Dans un cas comme dans l’autre, votre demande, au sujet de laquelle vous retrouverez plus de détails ci-dessous, doit être expédiée à l’adresse suivante :

Ministre des Ressources naturelles du Canada
580, rue Booth
Ottawa (Ontario) K1A 0E4

Quels renseignements dois-je intégrer à ma demande?

Négociateur

  • Les articles 88 et 89 de la Loi font état des procédures de négociation.

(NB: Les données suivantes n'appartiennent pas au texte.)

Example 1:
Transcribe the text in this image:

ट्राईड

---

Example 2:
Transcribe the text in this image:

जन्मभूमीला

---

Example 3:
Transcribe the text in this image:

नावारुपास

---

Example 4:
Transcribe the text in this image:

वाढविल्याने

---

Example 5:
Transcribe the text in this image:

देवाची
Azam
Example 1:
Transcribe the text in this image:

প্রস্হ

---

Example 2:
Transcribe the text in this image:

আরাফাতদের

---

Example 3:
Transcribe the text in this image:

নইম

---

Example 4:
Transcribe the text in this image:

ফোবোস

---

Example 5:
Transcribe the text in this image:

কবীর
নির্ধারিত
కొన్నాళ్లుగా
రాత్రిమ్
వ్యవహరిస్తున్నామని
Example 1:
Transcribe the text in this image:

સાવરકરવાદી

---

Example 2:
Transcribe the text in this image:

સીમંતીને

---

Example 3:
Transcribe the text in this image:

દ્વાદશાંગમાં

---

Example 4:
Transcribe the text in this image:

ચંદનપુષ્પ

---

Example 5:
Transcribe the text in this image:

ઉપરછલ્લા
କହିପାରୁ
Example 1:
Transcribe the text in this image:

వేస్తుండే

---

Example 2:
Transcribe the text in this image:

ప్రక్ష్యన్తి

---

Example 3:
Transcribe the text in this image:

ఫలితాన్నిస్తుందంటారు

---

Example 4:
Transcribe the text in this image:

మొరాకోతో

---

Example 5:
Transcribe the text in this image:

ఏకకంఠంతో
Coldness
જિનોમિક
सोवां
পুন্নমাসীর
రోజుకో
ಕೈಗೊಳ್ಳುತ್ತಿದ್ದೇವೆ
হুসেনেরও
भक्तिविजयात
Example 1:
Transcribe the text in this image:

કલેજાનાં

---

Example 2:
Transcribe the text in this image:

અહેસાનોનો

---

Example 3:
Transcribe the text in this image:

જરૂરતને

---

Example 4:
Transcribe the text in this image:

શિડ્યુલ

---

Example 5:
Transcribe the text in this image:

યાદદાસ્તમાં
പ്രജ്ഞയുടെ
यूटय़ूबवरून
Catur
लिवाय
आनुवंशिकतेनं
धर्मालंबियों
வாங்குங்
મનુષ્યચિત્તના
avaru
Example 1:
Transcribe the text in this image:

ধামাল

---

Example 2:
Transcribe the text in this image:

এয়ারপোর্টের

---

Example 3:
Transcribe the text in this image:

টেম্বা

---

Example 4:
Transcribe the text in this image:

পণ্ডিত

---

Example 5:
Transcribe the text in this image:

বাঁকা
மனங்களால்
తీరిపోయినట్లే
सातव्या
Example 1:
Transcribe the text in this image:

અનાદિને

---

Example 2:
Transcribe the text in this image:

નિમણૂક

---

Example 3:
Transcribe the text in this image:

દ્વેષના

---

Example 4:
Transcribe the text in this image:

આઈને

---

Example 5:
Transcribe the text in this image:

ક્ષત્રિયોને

Pour se prévaloir des services d’un négociateur, le propriétaire ou la société pipelinière doit signifier un avis de négociation (paragraphe 88(1) de la Loi ) à l’autre partie et au ministre des Ressources naturelles du Canada.
    • Pour qu’un négociateur puisse être nommé, votre demande doit comporter un énoncé clair et concis des faits et des détails pertinents à l’indemnité proposée.

Comité d'arbitrage

Quelle différence y a-t-il entre la négociation et la nomination d'un comité d'arbitrage??

Négociation

  • Le ministre nomme un négociateur pour aider les parties à conclure une entente.
  • Le négociateur dispose de 60 jours après le début des négociations pour faire état au ministre de la réussite ou de l’échec de la démarche.
  • Il s’agit d’une démarche informelle durant laquelle le négociateur ne favorise ni l’une ni l’autre des deux parties, et ne fixe pas le montant de l’indemnité.
  • S’il y a entente, le négociateur n’en intègre pas nécessairement les détails dans son rapport au ministre. S’ils y figurent, toutefois, ils sont protégés par la Loi sur la protection des renseignements personnels et ne seront en aucun cas divulgués par Ressources naturelles Canada à moins que les deux parties n’y consentent.
  • Advenant l’échec du processus de négociation, l’une ou l’autre des parties peut solliciter, auprès du ministre, la résolution du différend par voie d’arbitrage exécutoire.
  • Le processus de négociation s’effectue « sous réserve de tous droits » dans le cas d’éventuelles procédures ultérieures. Ni l’une ni l’autre des parties ne peut se servir, au cours de l’arbitrage, d’éléments du processus de négociation. Autrement dit, la volonté, par l’une ou l’autre des parties, de faire ou d’accepter une offre durant les négociations ne saurait lier les parties au cours du processus d’arbitrage.

Arbitrage

  • Un comité d'arbitrage est constitué d'au moins trois membres nommés par le ministre. Une fois créé, ce comité :
    • est complètement indépendant du ministre;'
    • est investi de ses propres pouvoirs en ce qui a trait à la gestion du processus d'arbitrage.
  • Contrairement aux séances de négociation, les audiences d’arbitrage revêtent un caractère relativement officiel. On en conserve une transcription. Le comité peut examiner des preuves et entendre des témoins.
  • La décision du comité est exécutoire et applicable par un tribunal.
  • Les parties peuvent demander au comité de réviser une décision. Le paragraphe 46(1) des Règles de 1986 sur la procédure des comités d'arbitrage sur les pipes-lines contient de l'information détaillé sur ce que doit comporter votre demande de révision.
  • Vous avez le droit d'en appeler de la décision d'un comité d'arbitrage auprès de la Cour fédérale, sur des questions de droit ou de champ de compétence. La demande d'appel doit être faite dans les 30 jours suivant la décision.
  • Les preuves recueillies lors des audiences, de même que la décision du comité, sont protégées par la Loi sur la protection des renseignements personnels. Vous êtes libre de divulguer des renseignements, mais Ressources naturelles Canada ne le fera que dans la mesure où les deux parties y consentent par écrit.